The researchers, from Johns Hopkins University and the U.S. Army Research Laboratory, created a variety of grippers out of thin layers of silicon oxide, using electron-beam lithography to fashion devices with three or four gripping arms, ranging from 10 to 70 µm in length. The arms extend from a square base, where a cell would sit. At the base of each arm, the team built a hinge, consisting of two thin layers of silicon oxide and silicon dioxide. Stress between the two layers causes the hinges to bend, drawing the arms closed.
To make a lab device to capture and analyze many cells at once, the team built the bases of the grippers directly on a silicon chip. Then they added a dissolvable layer of copper and deposited the arms and hinges on top of that. The researchers pipetted a liquid cell culture containing cancer cells from mice on their chip, and as the water in the culture dissolved away the copper, the arms closed around the cells. Gaps between the arms allowed nutrients and metabolites to flow in and out, keeping the cells alive. The thin silicon was transparent, so the team could image the captured cells.

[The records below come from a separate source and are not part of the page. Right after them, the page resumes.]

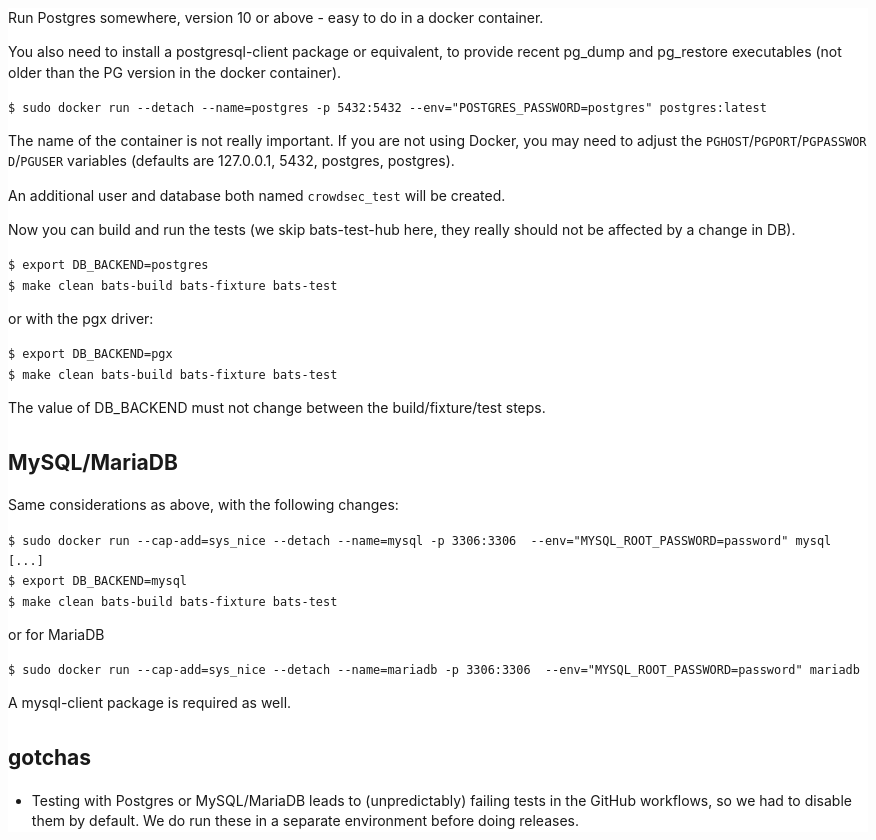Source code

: Run Postgres somewhere, version 10 or above - easy to do in a docker container.

You also need to install a postgresql-client package or equivalent, to provide
recent pg_dump and pg_restore executables (not older than the PG version in the docker container).

```
$ sudo docker run --detach --name=postgres -p 5432:5432 --env="POSTGRES_PASSWORD=postgres" postgres:latest
```

The name of the container is not really important.
If you are not using Docker, you may need to adjust the `PGHOST`/`PGPORT`/`PGPASSWORD`/`PGUSER` variables
(defaults are 127.0.0.1, 5432, postgres, postgres).

An additional user and database both named `crowdsec_test` will be created.

Now you can build and run the tests (we skip bats-test-hub here, they really
should not be affected by a change in DB).

```
$ export DB_BACKEND=postgres
$ make clean bats-build bats-fixture bats-test
```

or with the pgx driver:

```
$ export DB_BACKEND=pgx
$ make clean bats-build bats-fixture bats-test
```

The value of DB_BACKEND must not change between the build/fixture/test steps.

## MySQL/MariaDB

Same considerations as above, with the following changes:

```
$ sudo docker run --cap-add=sys_nice --detach --name=mysql -p 3306:3306  --env="MYSQL_ROOT_PASSWORD=password" mysql
[...]
$ export DB_BACKEND=mysql
$ make clean bats-build bats-fixture bats-test
```

or for MariaDB

```
$ sudo docker run --cap-add=sys_nice --detach --name=mariadb -p 3306:3306  --env="MYSQL_ROOT_PASSWORD=password" mariadb
```

A mysql-client package is required as well.

## gotchas

 - Testing with Postgres or MySQL/MariaDB leads to (unpredictably) failing
   tests in the GitHub workflows, so we had to disable them by default. We do
   run these in a separate environment before doing releases.

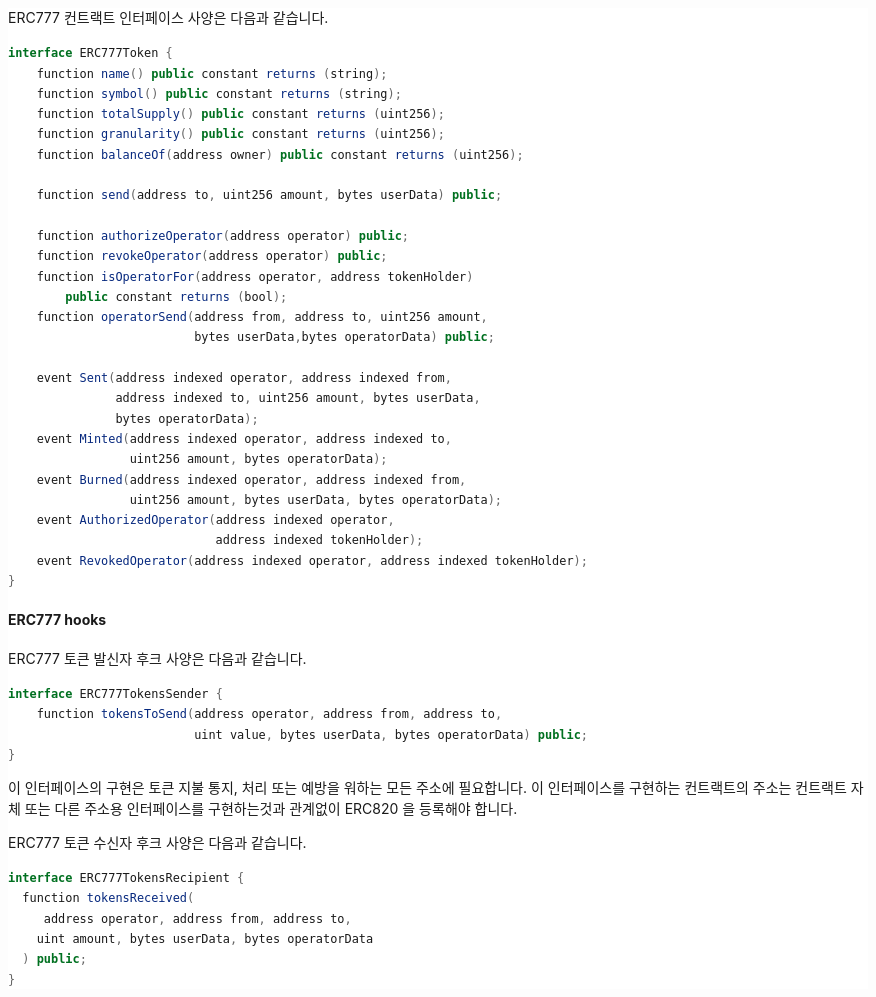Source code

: ERC777 컨트랙트 인터페이스 사양은 다음과 같습니다.

```java
interface ERC777Token {
    function name() public constant returns (string);
    function symbol() public constant returns (string);
    function totalSupply() public constant returns (uint256);
    function granularity() public constant returns (uint256);
    function balanceOf(address owner) public constant returns (uint256);

    function send(address to, uint256 amount, bytes userData) public;

    function authorizeOperator(address operator) public;
    function revokeOperator(address operator) public;
    function isOperatorFor(address operator, address tokenHolder)
        public constant returns (bool);
    function operatorSend(address from, address to, uint256 amount,
                          bytes userData,bytes operatorData) public;

    event Sent(address indexed operator, address indexed from,
               address indexed to, uint256 amount, bytes userData,
               bytes operatorData);
    event Minted(address indexed operator, address indexed to,
                 uint256 amount, bytes operatorData);
    event Burned(address indexed operator, address indexed from,
                 uint256 amount, bytes userData, bytes operatorData);
    event AuthorizedOperator(address indexed operator,
                             address indexed tokenHolder);
    event RevokedOperator(address indexed operator, address indexed tokenHolder);
}
```

#### ERC777 hooks

ERC777 토큰 발신자 후크 사양은 다음과 같습니다.

```java
interface ERC777TokensSender {
    function tokensToSend(address operator, address from, address to,
                          uint value, bytes userData, bytes operatorData) public;
}
```

이 인터페이스의 구현은 토큰 지불 통지, 처리 또는 예방을 워하는 모든 주소에 필요합니다. 이 인터페이스를 구현하는 컨트랙트의 주소는 컨트랙트 자체 또는 다른 주소용 인터페이스를 구현하는것과 관계없이 ERC820 을 등록해야 합니다.

ERC777 토큰 수신자 후크 사양은 다음과 같습니다.

```java
interface ERC777TokensRecipient {
  function tokensReceived(
     address operator, address from, address to,
    uint amount, bytes userData, bytes operatorData
  ) public;
}
```
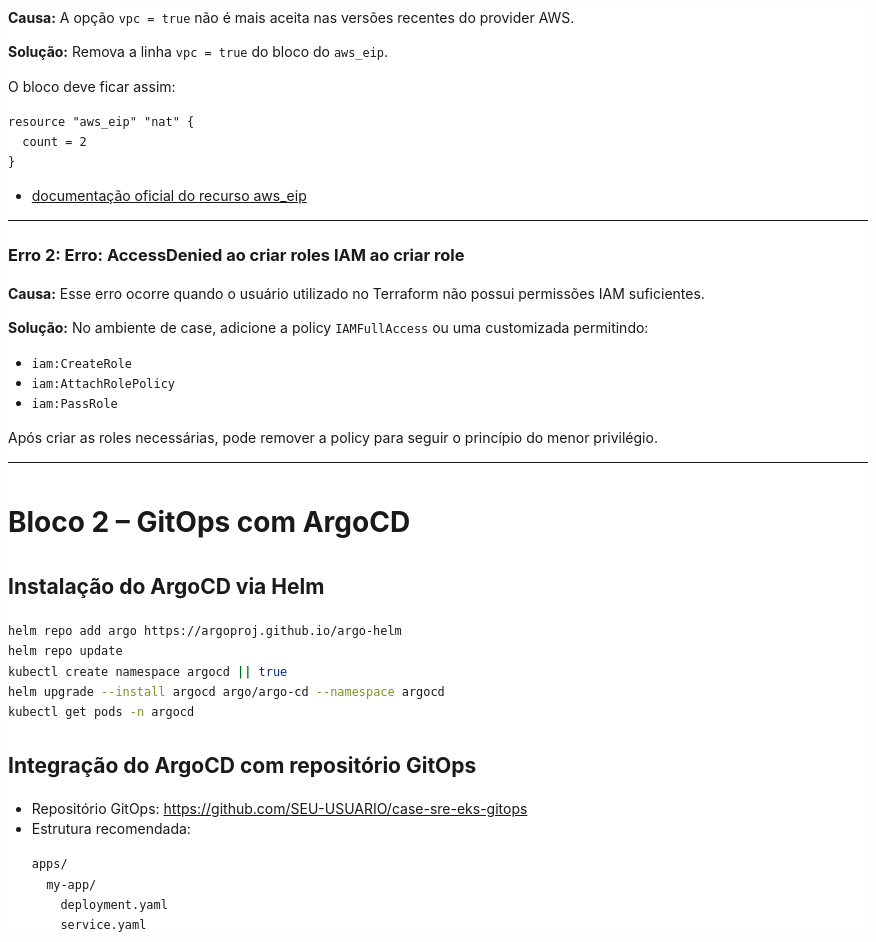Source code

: **Causa:**
A opção `vpc = true` não é mais aceita nas versões recentes do provider AWS.

**Solução:**
Remova a linha `vpc = true` do bloco do `aws_eip`.

O bloco deve ficar assim:
```hcl
resource "aws_eip" "nat" {
  count = 2
}
```

- [documentação oficial do recurso aws_eip](https://registry.terraform.io/providers/hashicorp/aws/latest/docs/resources/eip)

---

### Erro 2: Erro: AccessDenied ao criar roles IAM ao criar role

**Causa:**
Esse erro ocorre quando o usuário utilizado no Terraform não possui permissões IAM suficientes.

**Solução:**
No ambiente de case, adicione a policy `IAMFullAccess` ou uma customizada permitindo:

- `iam:CreateRole`
- `iam:AttachRolePolicy`
- `iam:PassRole`

Após criar as roles necessárias, pode remover a policy para seguir o princípio do menor privilégio.

---

# Bloco 2 – GitOps com ArgoCD

## Instalação do ArgoCD via Helm

```bash
helm repo add argo https://argoproj.github.io/argo-helm
helm repo update
kubectl create namespace argocd || true
helm upgrade --install argocd argo/argo-cd --namespace argocd
kubectl get pods -n argocd
```

## Integração do ArgoCD com repositório GitOps

- Repositório GitOps: https://github.com/SEU-USUARIO/case-sre-eks-gitops
- Estrutura recomendada:
    ```
    apps/
      my-app/
        deployment.yaml
        service.yaml
    ```

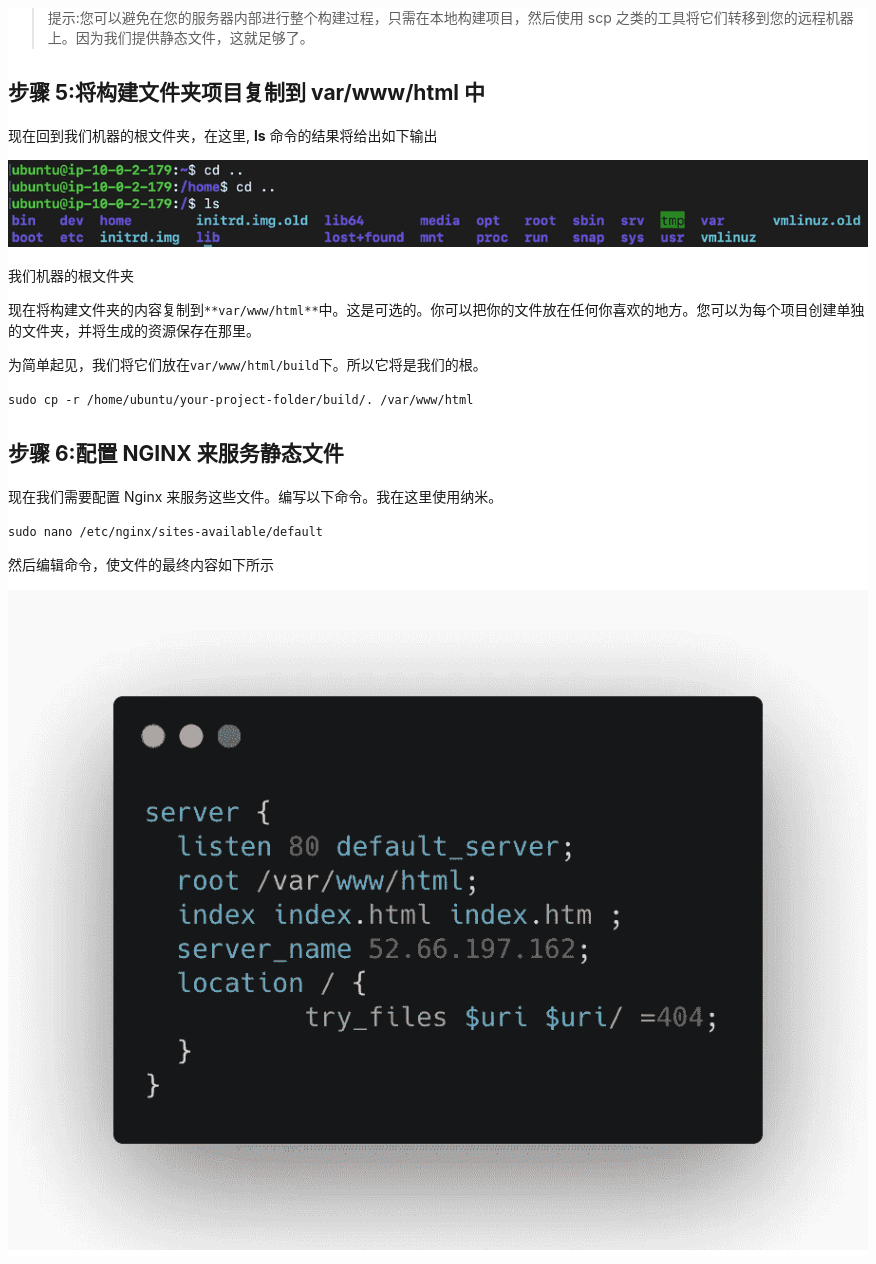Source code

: > 提示:您可以避免在您的服务器内部进行整个构建过程，只需在本地构建项目，然后使用 scp 之类的工具将它们转移到您的远程机器上。因为我们提供静态文件，这就足够了。

## 步骤 5:将构建文件夹项目复制到 var/www/html 中

现在回到我们机器的根文件夹，在这里, **ls** 命令的结果将给出如下输出

![](img/2b99dbb05d9886396e32b37117315917.png)

我们机器的根文件夹

现在将构建文件夹的内容复制到`**var/www/html**`中。这是可选的。你可以把你的文件放在任何你喜欢的地方。您可以为每个项目创建单独的文件夹，并将生成的资源保存在那里。

为简单起见，我们将它们放在`var/www/html/build`下。所以它将是我们的根。

```
sudo cp -r /home/ubuntu/your-project-folder/build/. /var/www/html
```

## **步骤 6:配置 NGINX 来服务静态文件**

现在我们需要配置 Nginx 来服务这些文件。编写以下命令。我在这里使用纳米。

```
sudo nano /etc/nginx/sites-available/default
```

然后编辑命令，使文件的最终内容如下所示

![](img/61c6ef6d8a45ae29a588b2c9abca0645.png)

But the grippers could also be free-floating and used to capture cells in the bloodstream, says David H. Gracias, a biomolecular engineer at Johns Hopkins, who led the team. In that case, the grippers would be coated with a rigid polymer holding the arms open. After injection into the bloodstream, a trigger, such as body heat or a change in pH, would cause the polymer to soften, allowing the grippers to close around cells. Researchers could then collect the devices to analyze the cells. Gracias’s team has already used larger grippers to biopsy cells from a pig colon (Gastroenterology 2013, DOI: 10.1053/j.gastro.2013.01.066), but the hope is these tiny claws will allow them to do it inside veins.
Gracias hopes to add other functions to the claws, such as attaching antibodies to the arms to target specific cells.